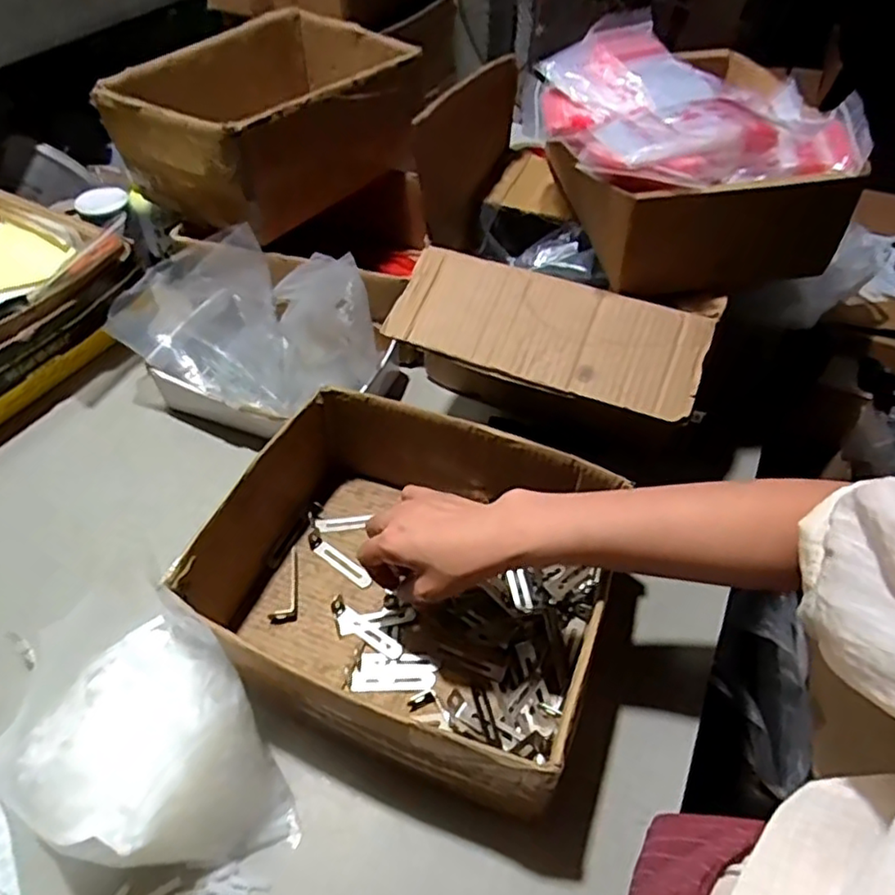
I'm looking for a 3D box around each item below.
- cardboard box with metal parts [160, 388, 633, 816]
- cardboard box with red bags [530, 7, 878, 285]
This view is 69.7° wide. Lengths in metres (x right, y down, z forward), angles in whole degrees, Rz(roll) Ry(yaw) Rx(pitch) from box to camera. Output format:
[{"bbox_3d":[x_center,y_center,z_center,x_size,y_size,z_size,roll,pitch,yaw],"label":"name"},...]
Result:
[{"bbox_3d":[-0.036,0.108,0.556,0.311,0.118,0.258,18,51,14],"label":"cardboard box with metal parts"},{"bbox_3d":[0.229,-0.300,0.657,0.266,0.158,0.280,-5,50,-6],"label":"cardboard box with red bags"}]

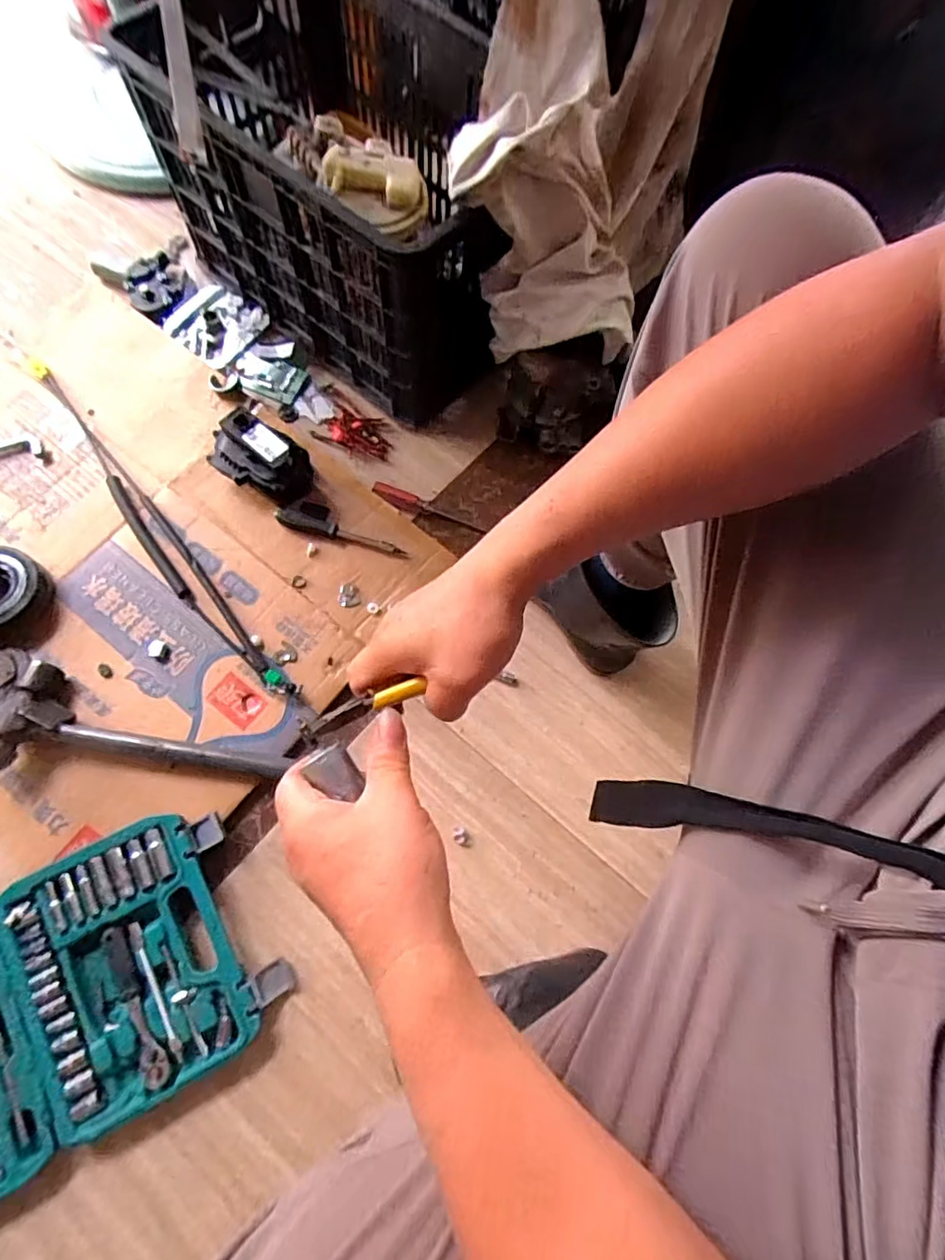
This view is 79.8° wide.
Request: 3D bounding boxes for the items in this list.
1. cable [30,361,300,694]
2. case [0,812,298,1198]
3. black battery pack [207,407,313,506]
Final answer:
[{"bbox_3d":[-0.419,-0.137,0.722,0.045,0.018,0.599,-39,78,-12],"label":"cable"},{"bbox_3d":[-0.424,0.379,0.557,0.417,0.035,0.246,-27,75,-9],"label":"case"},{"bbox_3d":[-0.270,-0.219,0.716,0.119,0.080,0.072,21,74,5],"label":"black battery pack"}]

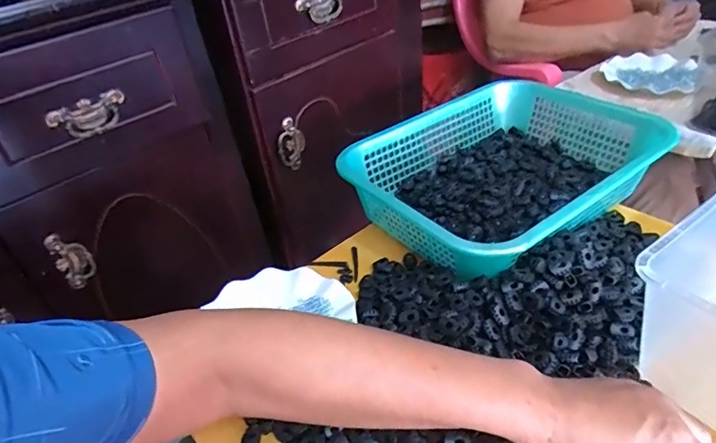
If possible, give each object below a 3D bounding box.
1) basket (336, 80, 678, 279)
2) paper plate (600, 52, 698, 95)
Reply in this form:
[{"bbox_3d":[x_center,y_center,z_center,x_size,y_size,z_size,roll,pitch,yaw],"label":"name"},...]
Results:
────
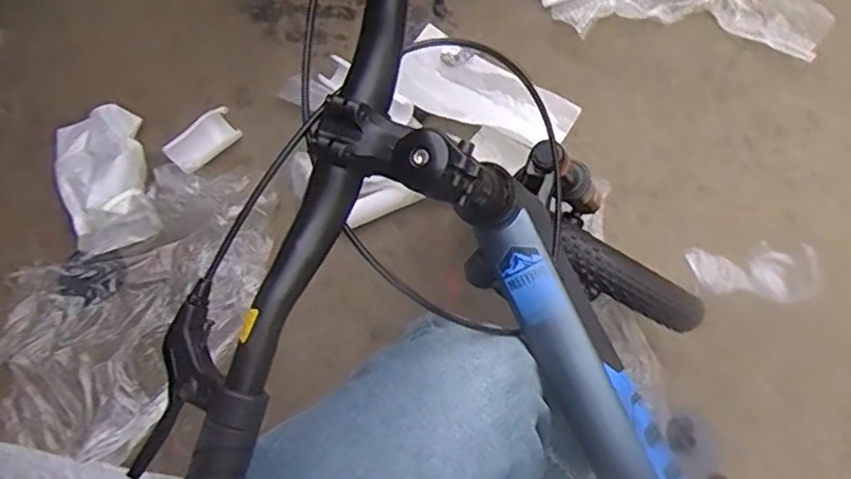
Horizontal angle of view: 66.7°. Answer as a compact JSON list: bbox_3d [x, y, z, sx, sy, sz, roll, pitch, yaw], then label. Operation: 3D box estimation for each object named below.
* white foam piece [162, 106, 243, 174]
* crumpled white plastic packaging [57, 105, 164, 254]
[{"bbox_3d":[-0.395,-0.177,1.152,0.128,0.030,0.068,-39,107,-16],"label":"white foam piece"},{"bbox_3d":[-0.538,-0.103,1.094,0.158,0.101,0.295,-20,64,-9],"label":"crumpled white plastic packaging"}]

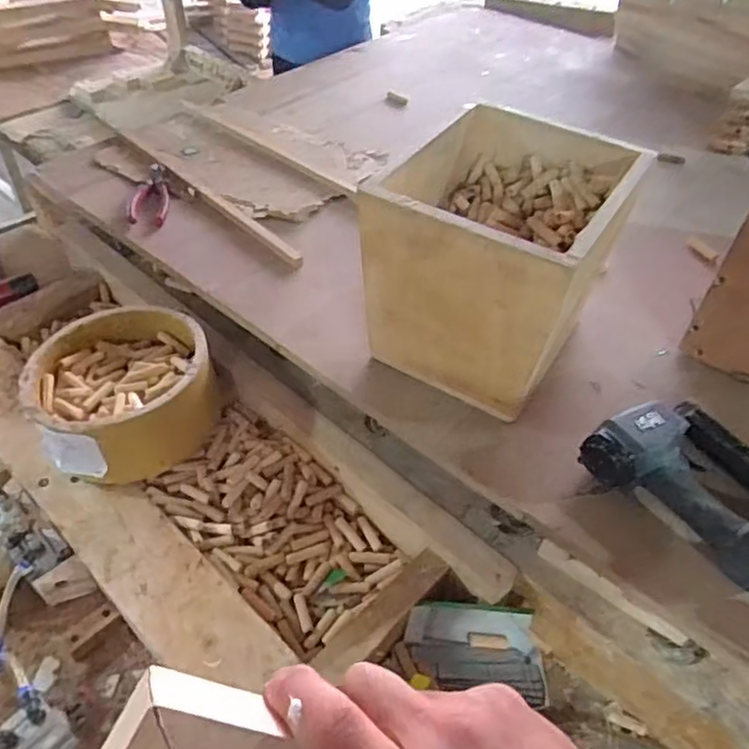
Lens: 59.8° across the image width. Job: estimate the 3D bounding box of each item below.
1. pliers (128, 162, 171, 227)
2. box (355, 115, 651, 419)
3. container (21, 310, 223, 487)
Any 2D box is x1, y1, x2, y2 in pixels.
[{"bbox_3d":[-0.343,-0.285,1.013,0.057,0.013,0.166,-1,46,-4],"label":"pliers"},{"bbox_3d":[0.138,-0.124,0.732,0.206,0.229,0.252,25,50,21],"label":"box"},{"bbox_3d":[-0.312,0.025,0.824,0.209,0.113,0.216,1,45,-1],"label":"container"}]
────
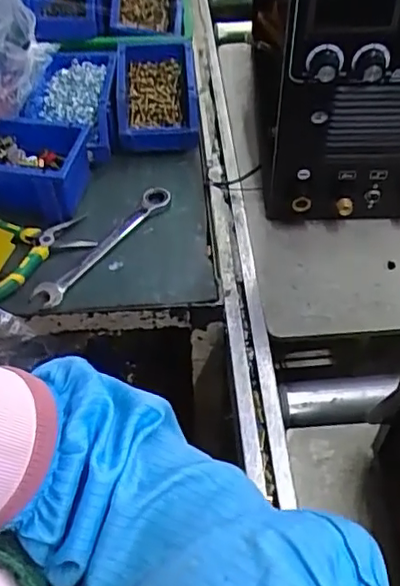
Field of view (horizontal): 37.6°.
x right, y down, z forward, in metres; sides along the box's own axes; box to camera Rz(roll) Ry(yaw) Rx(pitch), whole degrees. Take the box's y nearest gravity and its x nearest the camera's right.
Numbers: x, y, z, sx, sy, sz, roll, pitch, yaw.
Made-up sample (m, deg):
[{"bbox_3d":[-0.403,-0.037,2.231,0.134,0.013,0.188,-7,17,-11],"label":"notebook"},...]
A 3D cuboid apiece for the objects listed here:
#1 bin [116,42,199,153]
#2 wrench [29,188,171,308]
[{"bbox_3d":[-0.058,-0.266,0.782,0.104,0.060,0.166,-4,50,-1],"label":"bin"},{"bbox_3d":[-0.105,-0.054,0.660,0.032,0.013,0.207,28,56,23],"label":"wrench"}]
────
Lines holding the word "roll" are the answer; copy each one from the records above.

This view is 69.7° wide. Lengths in metres (x right, y down, z forward), angles in whole degrees, Rz(roll) Ry(yaw) Rx(pitch) from box to camera. Output format:
[{"bbox_3d":[x_center,y_center,z_center,x_size,y_size,z_size,roll,pitch,yaw],"label":"name"},...]
[{"bbox_3d":[x_center,y_center,z_center,x_size,y_size,z_size,roll,pitch,yaw],"label":"name"},...]
Horizontal angle of view: 66.7°. Answer as a compact JSON list: bbox_3d [x, y, z, sx, sy, sz, roll, pitch, yaw], then label. Operation: 3D box estimation for each object named below.
x right, y down, z forward, in metres; sides along the box's own axes; box to camera Rz(roll) Ry(yaw) Rx(pitch), whole degrees. Take the box's y nearest gravity and its x nearest the camera's right.
Numbers: x, y, z, sx, sy, sz, roll, pitch, yaw.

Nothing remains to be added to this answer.